I don't sleep with strangers. But the Russian who told me my gallery's prized painting was a lie wearing a costume wasn't like other men, and for one night at the Plaza I let myself be reckless. By morning he was gone. No call. No name I could trace. Just a memory, and eight weeks later, two pink lines.
I built a life around being left. My mother walked out when I was four; I learned early that wanting something is how you lose it. So I did the only thing I knew how to do— I prepared to raise my daughter alone.
Then a wealthy new client requests me by name for a private collection. The address is a warehouse in Brighton Beach. And the man behind the desk ishim.

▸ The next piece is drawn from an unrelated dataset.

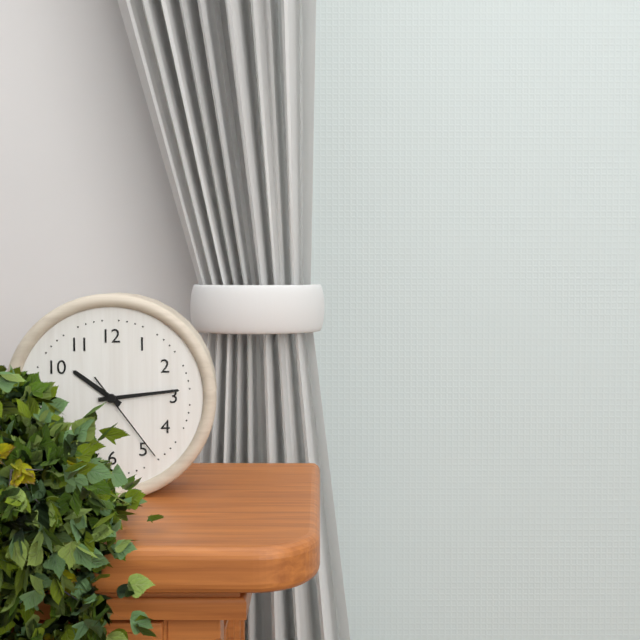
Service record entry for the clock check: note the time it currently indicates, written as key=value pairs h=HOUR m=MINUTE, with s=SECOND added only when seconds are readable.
h=10 m=14 s=24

Maksim Volkov. Bratva boss. The most dangerous man in New York. The father of my child.
He didn't abandon me— he was torn away, and he's spent months tearing the city apart to find me. Now he knows about the baby, and a man like Maksim doesn't ask. He takes care of what's his. He moves me into his world of guards and walls and beautiful cages, and swears no one will ever hurt us.
But the thing that nearly destroyed him once was never an enemy. It was love. And the harder this terrifying, possessive, broken man falls for me, the more his fear threatens to strangle the very thing he's trying to protect.
I survived being left. The question is whether I can survive being kept.